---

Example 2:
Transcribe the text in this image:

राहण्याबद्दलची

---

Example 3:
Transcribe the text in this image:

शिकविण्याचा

§ **WHAT YOU HAVE TO DO**
Return what is listed above, exactly and completely.

§ **YOUR RESPONSE**
---

Example 2:
Transcribe the text in this image:

राहण्याबद्दलची

---

Example 3:
Transcribe the text in this image:

शिकविण्याचा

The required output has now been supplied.